▸ **TASK INSTRUCTIONS**
Show me each line of the listing below where the word "Римское" appears.

** Opening THE DATA block **

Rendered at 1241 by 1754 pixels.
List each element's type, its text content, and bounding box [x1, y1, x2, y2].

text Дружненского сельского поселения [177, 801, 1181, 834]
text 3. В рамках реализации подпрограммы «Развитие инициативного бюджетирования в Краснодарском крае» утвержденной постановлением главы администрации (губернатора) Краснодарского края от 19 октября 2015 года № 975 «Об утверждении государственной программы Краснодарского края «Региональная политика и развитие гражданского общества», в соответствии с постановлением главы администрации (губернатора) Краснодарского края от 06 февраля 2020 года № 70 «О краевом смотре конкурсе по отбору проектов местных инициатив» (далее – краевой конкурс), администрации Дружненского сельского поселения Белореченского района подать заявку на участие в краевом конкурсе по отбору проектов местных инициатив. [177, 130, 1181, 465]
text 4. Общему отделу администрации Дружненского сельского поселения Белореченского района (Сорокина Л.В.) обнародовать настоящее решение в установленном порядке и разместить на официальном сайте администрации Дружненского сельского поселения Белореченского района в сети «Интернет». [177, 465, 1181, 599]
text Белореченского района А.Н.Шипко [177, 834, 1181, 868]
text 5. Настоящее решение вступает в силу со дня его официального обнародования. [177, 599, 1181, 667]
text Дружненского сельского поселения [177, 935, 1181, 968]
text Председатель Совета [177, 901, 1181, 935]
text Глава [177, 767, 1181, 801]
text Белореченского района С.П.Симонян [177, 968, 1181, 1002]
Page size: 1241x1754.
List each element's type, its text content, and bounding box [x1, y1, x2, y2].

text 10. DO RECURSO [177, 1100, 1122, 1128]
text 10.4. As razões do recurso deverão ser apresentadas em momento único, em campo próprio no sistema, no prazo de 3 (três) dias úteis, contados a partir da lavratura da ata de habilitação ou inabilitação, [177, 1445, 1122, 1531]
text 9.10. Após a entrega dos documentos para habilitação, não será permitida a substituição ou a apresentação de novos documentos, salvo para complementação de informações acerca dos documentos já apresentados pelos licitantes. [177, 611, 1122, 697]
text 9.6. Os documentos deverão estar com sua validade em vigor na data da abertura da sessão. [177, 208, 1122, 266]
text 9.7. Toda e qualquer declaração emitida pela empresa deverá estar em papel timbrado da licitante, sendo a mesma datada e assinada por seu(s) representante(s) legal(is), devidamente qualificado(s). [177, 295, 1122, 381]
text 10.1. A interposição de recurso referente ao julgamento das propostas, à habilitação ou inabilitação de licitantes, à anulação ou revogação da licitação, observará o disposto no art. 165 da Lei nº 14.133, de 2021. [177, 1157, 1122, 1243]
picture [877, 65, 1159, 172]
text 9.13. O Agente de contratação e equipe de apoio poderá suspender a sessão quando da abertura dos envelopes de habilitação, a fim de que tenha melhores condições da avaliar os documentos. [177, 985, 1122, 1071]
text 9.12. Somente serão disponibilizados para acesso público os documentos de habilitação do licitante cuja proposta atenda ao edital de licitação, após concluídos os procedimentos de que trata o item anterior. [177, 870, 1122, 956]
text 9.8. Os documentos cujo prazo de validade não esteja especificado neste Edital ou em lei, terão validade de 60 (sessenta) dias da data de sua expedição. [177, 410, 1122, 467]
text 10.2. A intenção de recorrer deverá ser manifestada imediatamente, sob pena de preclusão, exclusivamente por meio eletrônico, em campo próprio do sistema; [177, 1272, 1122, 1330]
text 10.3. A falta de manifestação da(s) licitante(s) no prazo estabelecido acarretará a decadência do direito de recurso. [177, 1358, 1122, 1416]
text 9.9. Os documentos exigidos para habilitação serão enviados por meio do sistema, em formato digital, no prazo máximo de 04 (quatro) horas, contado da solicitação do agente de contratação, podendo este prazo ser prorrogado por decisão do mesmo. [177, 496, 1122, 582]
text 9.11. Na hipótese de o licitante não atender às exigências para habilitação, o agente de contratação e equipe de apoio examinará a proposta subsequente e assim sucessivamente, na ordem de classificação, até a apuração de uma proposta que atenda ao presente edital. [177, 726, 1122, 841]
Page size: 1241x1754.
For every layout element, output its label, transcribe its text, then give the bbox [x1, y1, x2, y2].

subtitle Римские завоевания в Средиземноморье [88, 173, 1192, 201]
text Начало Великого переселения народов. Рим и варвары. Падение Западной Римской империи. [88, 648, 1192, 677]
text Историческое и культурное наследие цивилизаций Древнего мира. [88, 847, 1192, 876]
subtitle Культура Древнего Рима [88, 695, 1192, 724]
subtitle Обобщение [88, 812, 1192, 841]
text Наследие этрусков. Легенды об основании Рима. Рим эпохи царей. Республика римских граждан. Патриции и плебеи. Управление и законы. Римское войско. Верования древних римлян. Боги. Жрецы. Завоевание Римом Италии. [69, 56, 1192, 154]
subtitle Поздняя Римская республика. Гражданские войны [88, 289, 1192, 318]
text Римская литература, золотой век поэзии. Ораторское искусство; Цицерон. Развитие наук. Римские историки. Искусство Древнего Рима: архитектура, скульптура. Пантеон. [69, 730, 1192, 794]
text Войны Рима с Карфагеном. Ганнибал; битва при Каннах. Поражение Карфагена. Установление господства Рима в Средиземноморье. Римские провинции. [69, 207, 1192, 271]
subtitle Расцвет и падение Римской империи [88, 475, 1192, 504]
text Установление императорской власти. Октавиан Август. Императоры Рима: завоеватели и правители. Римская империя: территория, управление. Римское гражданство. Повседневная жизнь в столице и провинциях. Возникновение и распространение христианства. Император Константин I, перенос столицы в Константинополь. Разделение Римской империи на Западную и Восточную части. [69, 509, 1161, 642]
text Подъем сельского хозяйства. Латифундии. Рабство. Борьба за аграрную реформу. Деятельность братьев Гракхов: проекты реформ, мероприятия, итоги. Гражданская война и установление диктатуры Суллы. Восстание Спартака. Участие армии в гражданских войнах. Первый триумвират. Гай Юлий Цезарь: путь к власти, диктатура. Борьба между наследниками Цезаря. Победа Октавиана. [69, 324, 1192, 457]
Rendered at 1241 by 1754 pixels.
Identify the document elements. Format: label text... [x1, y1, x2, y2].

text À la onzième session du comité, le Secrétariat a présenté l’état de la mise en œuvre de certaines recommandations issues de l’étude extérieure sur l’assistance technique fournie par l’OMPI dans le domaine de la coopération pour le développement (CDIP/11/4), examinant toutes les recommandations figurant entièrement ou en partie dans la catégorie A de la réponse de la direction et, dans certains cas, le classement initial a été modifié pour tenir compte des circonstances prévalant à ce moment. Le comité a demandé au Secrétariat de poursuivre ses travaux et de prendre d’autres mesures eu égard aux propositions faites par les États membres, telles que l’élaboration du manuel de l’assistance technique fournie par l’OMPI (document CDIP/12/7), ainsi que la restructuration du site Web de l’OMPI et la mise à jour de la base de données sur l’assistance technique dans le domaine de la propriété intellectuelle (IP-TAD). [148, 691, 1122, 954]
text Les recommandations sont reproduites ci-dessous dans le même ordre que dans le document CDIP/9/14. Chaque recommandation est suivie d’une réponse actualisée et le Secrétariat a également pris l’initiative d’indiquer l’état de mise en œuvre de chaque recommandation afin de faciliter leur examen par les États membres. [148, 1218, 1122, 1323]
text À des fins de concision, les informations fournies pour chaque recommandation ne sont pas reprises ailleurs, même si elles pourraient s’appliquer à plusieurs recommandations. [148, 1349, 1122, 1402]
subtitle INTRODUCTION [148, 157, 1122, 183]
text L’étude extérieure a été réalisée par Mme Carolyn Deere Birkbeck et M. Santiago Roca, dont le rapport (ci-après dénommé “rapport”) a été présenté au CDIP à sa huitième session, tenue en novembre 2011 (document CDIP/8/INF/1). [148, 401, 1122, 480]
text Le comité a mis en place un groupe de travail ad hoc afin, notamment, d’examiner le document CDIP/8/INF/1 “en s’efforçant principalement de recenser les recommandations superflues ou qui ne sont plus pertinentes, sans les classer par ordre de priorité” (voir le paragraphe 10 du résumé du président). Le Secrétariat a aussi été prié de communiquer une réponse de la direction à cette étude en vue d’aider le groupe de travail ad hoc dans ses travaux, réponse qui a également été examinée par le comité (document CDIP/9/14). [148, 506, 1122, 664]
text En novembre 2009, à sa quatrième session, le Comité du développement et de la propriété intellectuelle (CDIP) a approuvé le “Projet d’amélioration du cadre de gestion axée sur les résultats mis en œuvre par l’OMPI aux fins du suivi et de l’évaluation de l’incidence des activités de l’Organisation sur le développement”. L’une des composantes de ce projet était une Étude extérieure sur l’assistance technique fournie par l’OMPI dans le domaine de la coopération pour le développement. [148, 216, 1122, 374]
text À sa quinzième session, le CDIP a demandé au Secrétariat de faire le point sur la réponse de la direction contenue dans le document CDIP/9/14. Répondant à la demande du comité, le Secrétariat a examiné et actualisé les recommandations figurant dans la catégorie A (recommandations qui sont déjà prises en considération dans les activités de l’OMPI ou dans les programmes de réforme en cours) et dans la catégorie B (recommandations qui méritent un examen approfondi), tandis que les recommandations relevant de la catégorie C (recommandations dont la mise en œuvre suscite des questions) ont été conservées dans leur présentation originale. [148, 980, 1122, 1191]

** Closing THE DATA block **

▸ **EXPECTED ANSWER**
text Наследие этрусков. Легенды об основании Рима. Рим эпохи царей. Республика римских граждан. Патриции и плебеи. Управление и законы. Римское войско. Верования древних римлян. Боги. Жрецы. Завоевание Римом Италии. [69, 56, 1192, 154]
text Установление императорской власти. Октавиан Август. Императоры Рима: завоеватели и правители. Римская империя: территория, управление. Римское гражданство. Повседневная жизнь в столице и провинциях. Возникновение и распространение христианства. Император Константин I, перенос столицы в Константинополь. Разделение Римской империи на Западную и Восточную части. [69, 509, 1161, 642]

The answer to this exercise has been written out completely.